El Deportivo Alavés ganó el sábado al Mallorca y dio un paso enorme hacia la permanencia, pero el partido dejó una gran mancha: la lesión de Lucas Boyé en el minuto tres. El delantero argentino notó un pinchazo en la zona posterior del muslo, en la región de los isquiotibiales, y tuvo que abandonar el terreno de juego antes de que el encuentro hubiera echado a andar. Algo de lo que, afortunadamente, el equipo se rehizo para acabar sumando tres puntos clave.
Sin parte médico oficial todavía, lo mínimo que podría esperarse es que el '15' babazorro esté entre dos y tres semanas de baja. En el peor de los casos, podría no volver a jugar en la vigente temporada. Y esto es bastante probable, pues solo queda un mes de competición; cinco partidos en los que el Glorioso va a jugarse su futuro en la máxima categoría. La igualdad y la exigencia es máxima en estos momentos.
Así pues, Quique Sánchez Flores va a tener que reorganizar su delantera precisamente cuando más se necesita la estabilidad. El técnico madrileño había encontrado en Boyé y Toni Martínez una pareja de ataque fiable, con automatismos y personalidad. Sin olvidar los goles: el 2026 de ambos en este sentido estaba allanando el camino hacia el objetivo. Perder a uno de los dos obliga a repensar el planteamiento ofensivo en la recta definitiva.

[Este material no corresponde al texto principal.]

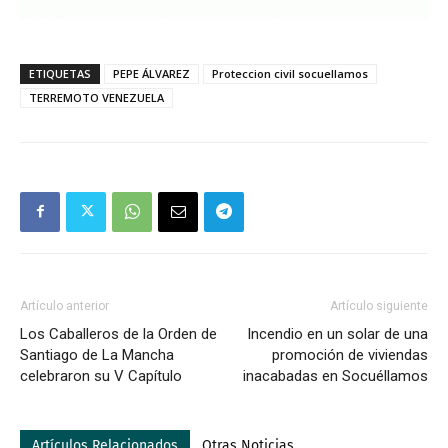
ETIQUETAS
PEPE ÁLVAREZ
Proteccion civil socuellamos
TERREMOTO VENEZUELA
Artículo anterior
Artículo siguiente
Los Caballeros de la Orden de
Incendio en un solar de una
Santiago de La Mancha
promoción de viviendas
celebraron su V Capítulo
inacabadas en Socuéllamos
Artículos Relacionados
Otras Noticias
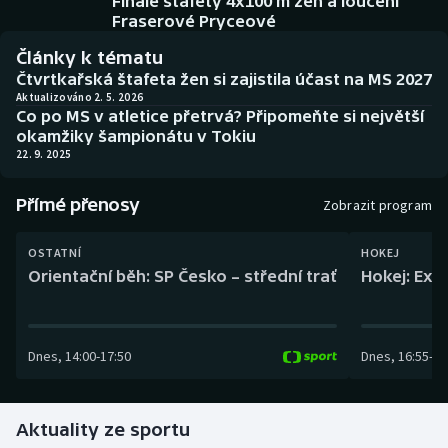
Finále štafety 4x100 m žen a loučení
Baseball a softbal
Soutěže
Fraserové Pryceové
Články k tématu
Basketbal
Historické návraty
Čtvrtkařská štafeta žen si zajistila účast na MS 2027
Aktualizováno 2. 5. 2026
Biatlon
Aplikace ČT sport
Co po MS v atletice přetrvá? Připomeňte si největší
okamžiky šampionátu v Tokiu
22. 9. 2025
Boby a skeleton
AZ kvíz
Přímé přenosy
Box
Zobrazit program
Curling
OSTATNÍ
HOKEJ
Orientační běh: SP Česko – střední trať
Hokej: Exh
Dostihy
Florbal
Dnes
,
14:00
-
17:50
Dnes
,
16:55
-
19
Futsal
Aktuality ze sportu
Golf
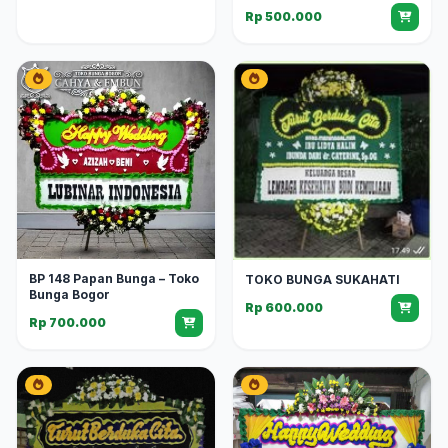
Rp 500.000
BP 148 Papan Bunga – Toko
TOKO BUNGA SUKAHATI
Bunga Bogor
Rp 600.000
Rp 700.000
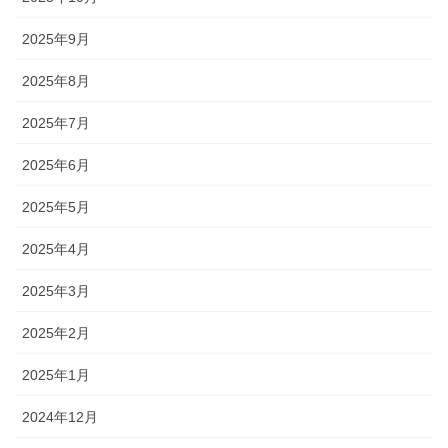
2025年9月
2025年8月
2025年7月
2025年6月
2025年5月
2025年4月
2025年3月
2025年2月
2025年1月
2024年12月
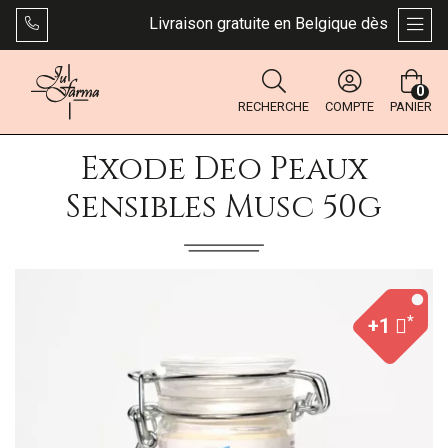
Livraison gratuite en Belgique dès 49 €. Bpos
AFFI
0
RECHERCHE
COMPTE
PANIER
Exode Deo Peaux
Sensibles Musc 50g
*
+1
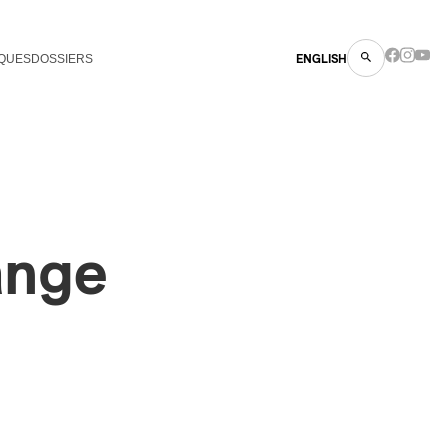
QUES
DOSSIERS
ENGLISH
ange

La primera alternativa para acompañar a Toni es Ibra Diabate. El costamarfileño fue quien relevó a Boyé nada más producirse la lesión contra el Mallorca, y ya había ocupado ese papel en ocasiones anteriores, cuando el argentino tuvo que empezar varios partidos desde el banquillo por una fascitis plantar que le condicionó semanas atrás. Él es la opción más natural en el actual esquema babazorro, y no lo ha hecho mal cuando ha jugado.
Pero el problema tal vez no sea el recambio inmediato, sino lo que hay detrás. Siendo Toni y Diabate titulares, Sánchez Flores solo cuenta con un delantero más: un Mariano Díaz que no ha vuelto a saltar al césped desde su pobre actuación en Mestalla el pasado 8 de marzo. Es decir, casi dos meses sin aparecer, a los que hay que sumar los otros tantos que estuvo fuera por el castigo de Eduardo Coudet.
No obstante, Quique ha hablado bien de él en sus últimas comparecencias, destacando que el hispano-dominicano está entrenando a buen nivel. Quizás la necesidad acabe empujando al entrenador a volver a contar con sus servicios. La adversidad, a veces, reabre puertas que parecían cerradas y en este caso, al contrario que en la defensa, no hay otros futbolistas con polivalencia para actuar en la punta. Y tampoco se espera un cambio de dibujo.
Hay una tercera vía, menos obvia pero no descartable: Aitor Mañas. El delantero del filial tuvo un papel relevante entre diciembre y febrero, especialmente en Copa, todavía bajo las órdenes de Coudet. Dejó buenas sensaciones y demostró que puede convivir con el primer equipo sin desentonar. Su última aparición fue el 23 de febrero, en el partido ante el Girona. Desde entonces ha estado jugando con el Miniglorias.
BOYÉ, MÁS QUE GOLES
La pérdida de Boyé es importante, pero no solo por sus once goles en LALIGA. Lo que ha hecho verdaderamente valioso al argentino es su aportación al juego colectivo. Hace jugar al equipo: se asocia bien, arrastra marcajes, abre espacios, aporta de espaldas, gana duelos y aparece en zonas del campo que no son habituales para un nueve clásico. Sus compañeros siempre le buscan sobre el verde.
Y gran parte del rendimiento de Boyé tiene que ver con la sociedad que ha construido junto a Toni. El punta murciano, que pasa por su mejor momento como babazorro, se ha convertido en su complemento perfecto. Pese a parecer dos atacantes de perfil similar, han sabido encajar sus características y no estorbarse sobre el césped.
El de San Gregorio aparece más en las transiciones en tres cuartos, recogiendo también segundas jugadas y dinamizando el juego; Toni, en cambio, acostumbra a merodear más el área, aunque sin renunciar a su incansable pelea por cada balón, sobre todo en los desplazamientos en largo. Es una amenaza aérea constante. Para los defensores rivales, enfrentarse a los dos a la vez es una pesadilla. Su carácter no da tregua en ningún momento.
Esa dupla, construida con el tiempo y con partidos, es lo que ahora queda tocada. El murciano seguirá ahí, pero su compañero de fatigas tendrá que ser otro durante las próximas semanas. Sánchez Flores tiene opciones para resolver el problema, aunque ninguna de las alternativas disponibles ofrece lo mismo que Boyé. En una temporada en la que cada punto puede marcar la diferencia entre Primera y Segunda, perder a un jugador así es un contratiempo grande.